Dataloader to load batches into predefined buffer directly

Can the pytorch dataloader be configured to write data into a predefined buffer? Instead of dynamically allocating memory for each batch, each batch could be written into a buffer and read from there. Is this possible currently? Can this be done even when num_workers > 0?

You could take a look at this post showing the usage of multiprocessing.Array, which might fit your use case.

Thank you for your suggestion! I tried this but this does not directly solve my use case. What I would want is essentially the Dataloader to not dynamically create a tensor for each batch, but write each batch into a predefined buffer.

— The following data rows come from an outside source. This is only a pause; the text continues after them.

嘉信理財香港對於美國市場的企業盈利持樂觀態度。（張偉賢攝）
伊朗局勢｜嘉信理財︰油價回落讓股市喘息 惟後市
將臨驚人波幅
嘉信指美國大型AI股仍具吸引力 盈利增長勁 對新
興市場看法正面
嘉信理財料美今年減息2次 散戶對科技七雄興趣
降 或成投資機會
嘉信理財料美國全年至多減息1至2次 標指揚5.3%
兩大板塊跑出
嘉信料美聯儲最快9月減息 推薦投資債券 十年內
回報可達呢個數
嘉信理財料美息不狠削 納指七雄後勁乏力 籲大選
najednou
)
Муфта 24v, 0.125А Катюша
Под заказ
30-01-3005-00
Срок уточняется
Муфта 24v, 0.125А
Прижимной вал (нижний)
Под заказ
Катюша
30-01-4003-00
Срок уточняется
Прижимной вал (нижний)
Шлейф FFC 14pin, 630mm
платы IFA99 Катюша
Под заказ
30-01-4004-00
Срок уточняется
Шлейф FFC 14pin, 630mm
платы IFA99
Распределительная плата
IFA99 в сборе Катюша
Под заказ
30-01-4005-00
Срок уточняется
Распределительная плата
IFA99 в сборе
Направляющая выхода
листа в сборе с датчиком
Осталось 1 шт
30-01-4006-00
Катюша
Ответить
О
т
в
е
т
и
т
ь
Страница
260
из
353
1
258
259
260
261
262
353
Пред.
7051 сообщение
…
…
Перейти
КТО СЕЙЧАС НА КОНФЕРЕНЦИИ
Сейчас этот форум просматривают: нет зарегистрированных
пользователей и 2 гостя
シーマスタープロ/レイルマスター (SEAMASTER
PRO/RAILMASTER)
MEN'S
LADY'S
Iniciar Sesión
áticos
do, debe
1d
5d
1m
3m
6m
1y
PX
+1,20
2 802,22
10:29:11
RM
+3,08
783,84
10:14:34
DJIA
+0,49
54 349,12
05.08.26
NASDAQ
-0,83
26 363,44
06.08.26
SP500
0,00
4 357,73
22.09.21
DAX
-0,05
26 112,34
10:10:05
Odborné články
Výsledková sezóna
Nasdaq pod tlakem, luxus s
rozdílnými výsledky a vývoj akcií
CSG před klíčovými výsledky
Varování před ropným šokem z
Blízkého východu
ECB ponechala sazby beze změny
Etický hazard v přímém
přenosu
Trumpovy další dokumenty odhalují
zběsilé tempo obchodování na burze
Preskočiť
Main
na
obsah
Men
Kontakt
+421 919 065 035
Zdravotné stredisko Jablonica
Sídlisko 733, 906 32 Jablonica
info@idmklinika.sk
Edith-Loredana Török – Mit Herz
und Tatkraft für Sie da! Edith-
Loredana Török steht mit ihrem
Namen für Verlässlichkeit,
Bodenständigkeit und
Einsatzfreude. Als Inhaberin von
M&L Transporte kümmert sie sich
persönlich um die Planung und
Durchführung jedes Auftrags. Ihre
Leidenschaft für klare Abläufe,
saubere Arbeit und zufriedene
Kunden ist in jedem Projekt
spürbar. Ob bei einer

If my loader looks like this:

loader = DataLoader(
    dataset,
    num_workers=7,
    shuffle=False
)
loader_iter = iter(loader)
buffer  # size of this is 2*num_workers

next(loader_iter) # this should write the new batch into the buffer directly

Is it possible to have a predefined buffer where each worker writes a batch into a position in the buffer?

You could try to create the buffer externally, pass it to the Dataset, and write the data to it from each worker (making sure that the workers don’t overlap). I guess the difference between my approach and your suggestion would be to initialize the shared array outside of the Dataset and pass it as an argument to it.

My dataset is too huge to hold the entire data in the buffer, so I would like to hold only intermediate batches returned by the dataloader in the buffer.

If I have static buffer, can I provide a custom collate function to the datalaoder, which writes the batch into a buffer directly?
If so, do I need to do special handling for cases where num_workers > 0?

Would you like to create a caching mechanism for e.g. 10% of the data and reuse it in the next epoch? If you are filling (and clearing) the cache with new samples in each iteration, I would expect to see mostly misses, since your would basically implement a running window which doesn’t contain the next sample.

I think that’s possible, since my example does the same inside the Dataset.__getitem__.

Yes, I also think you would have to reuse my approach of using the shared array.

I have implemented a version of this:

MyCollator:
def __init__(self, batch_size, height, width, channels):
        self.buffer = torch.zeros(8, self.batch_size, self.channels, self.height, self.width, dtype=torch.bfloat16)
        self.curr_idx = -1

def __call__(self, batch):
        elem = batch[0]
        elem_type = type(elem)

        if isinstance(elem, torch.Tensor):
            self.curr_idx = (self.curr_idx + 1) % 8
            torch.stack(batch, 0, out=self.buffer[self.curr_idx])
            return self.buffer[self.curr_idx]

collator = MyCollator(self.batch_size, self.in_height, self.in_width, 3)
loader = DataLoader(dataset,
batch_size=self.batch_size,
drop_last=True,
num_workers=self.num_workers,
collate_fn=collator)

This is however returning the same tensor over multiple batches, what could be the issue here?

Also, each worker gets its own copy of the collator, so there should not be any overwriting of the buffer?